NAPLES — No more muffins rising in the oven for Pretentious Pie.

When the owner of the new business, which is located at the former antique store on the corner of Route 35 and Route 302, came before the Naples Planning Board the baked goods were supposed to be transported to the business, not baked on site.

The planning board was told that pastries would come from a bakery in Lisbon, and the only “cooking” would be the use of a Panini press.

Chairman Larry Anton said he heard reports that people have ordered muffins that were served to them “hot from the oven.”

On July 7, planning board members expressed concerns that Pretentious Pie had violated its conditions of approval as well as the liquor license that allowed alcohol only to be served in the 12-seat bakery.

Board member John Thompson reported that he had stopped into the Pretentious Pie during the weekend of the Maine Blues Festival. Alcohol was being served in parts of the building not approved for use.
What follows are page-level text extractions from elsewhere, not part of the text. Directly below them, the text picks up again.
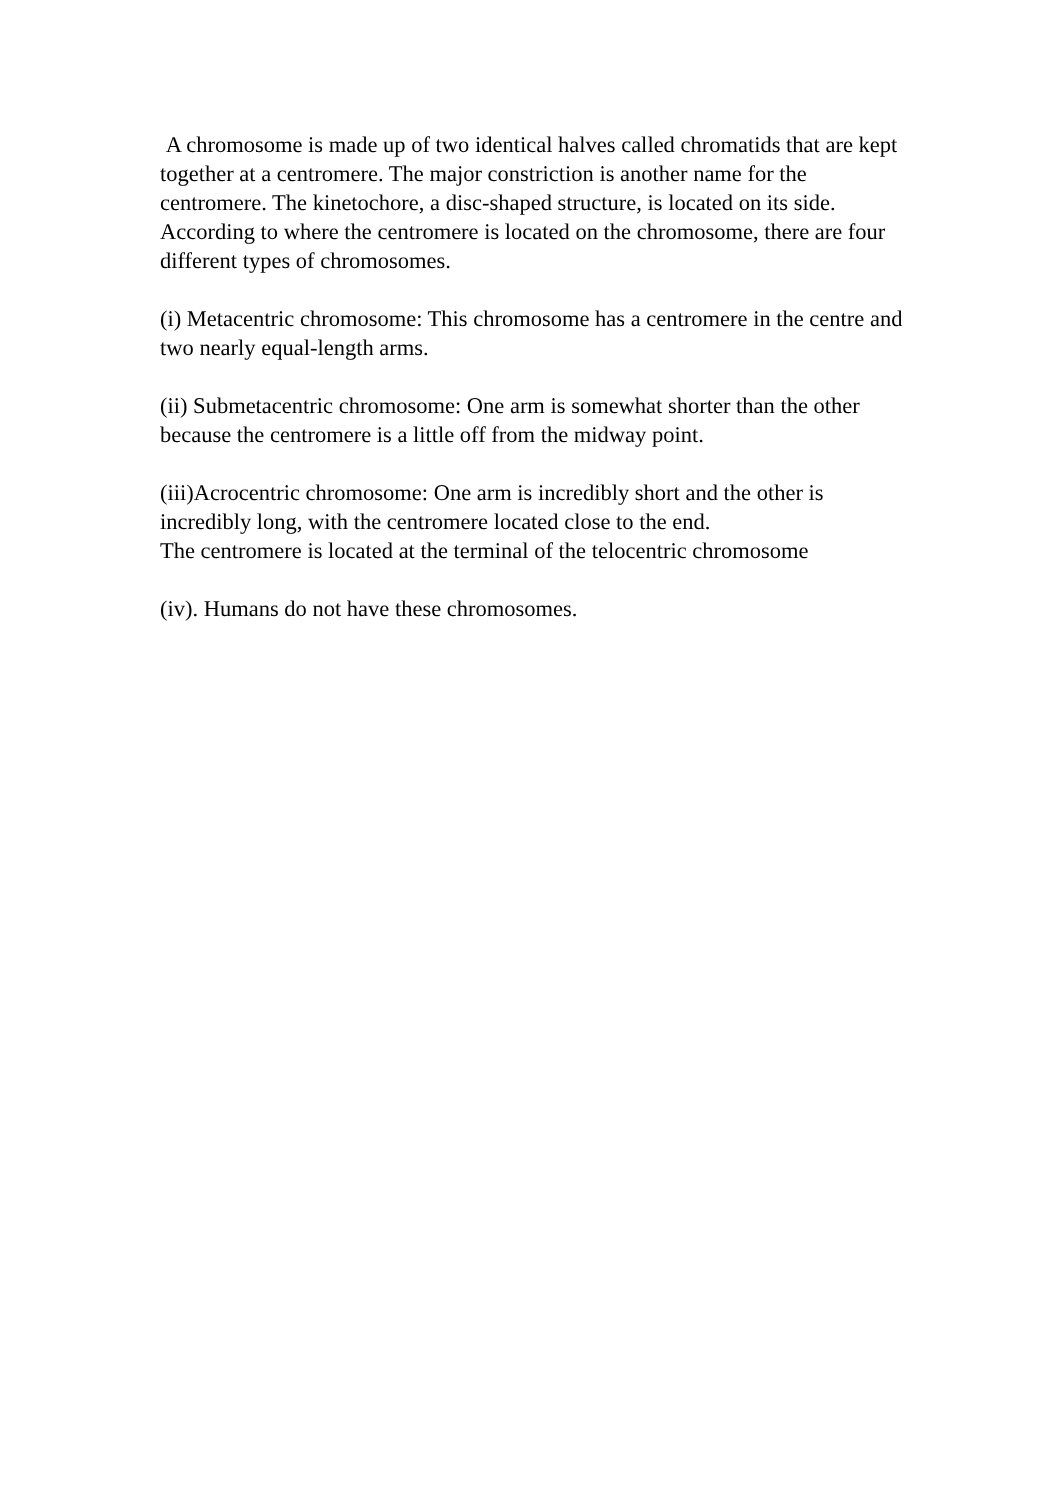A chromosome is made up of two identical halves called chromatids that are kept together at a centromere. The major constriction is another name for the centromere. The kinetochore, a disc-shaped structure, is located on its side. According to where the centromere is located on the chromosome, there are four different types of chromosomes.
(i) Metacentric chromosome: This chromosome has a centromere in the centre and two nearly equal-length arms.
(ii) Submetacentric chromosome: One arm is somewhat shorter than the other because the centromere is a little off from the midway point.
(iii)Acrocentric chromosome: One arm is incredibly short and the other is incredibly long, with the centromere located close to the end.
The centromere is located at the terminal of the telocentric chromosome
(iv). Humans do not have these chromosomes.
Additionally, alcohol was being consumed on the deck, which had a temporary snow fence around it in the way a beer garden would be set up.

During the Fourth of July, the owner said the goings-on during the Blues Festival were “a one-time thing.”

Also, since he had applied for a liquor license, the State of Maine Liquor Board said he would need to change the use of his business into an eating establishment, and he was waiting for word on that.

Meanwhile, the planning board instructed the Code Enforcement Officer (CEO) Renee Carter to serve Pretentious Pie a notice of violation.

Essentially, there can be no use of ovens on the premises nor can alcohol be consumed outside of the 12-seat bakery, Anton said.

“Why get a liquor license for a bakery shop?” board member Barbara Adlard asked.

Carter said the town is not against approving the liquor license. However, if the business becomes a restaurant/bar, then the septic system and parking issues would have to be addressed. Additionally, he would be required to come before the planning board again with new plans to address the use of ovens — and the installation of grease traps — in that space, she said.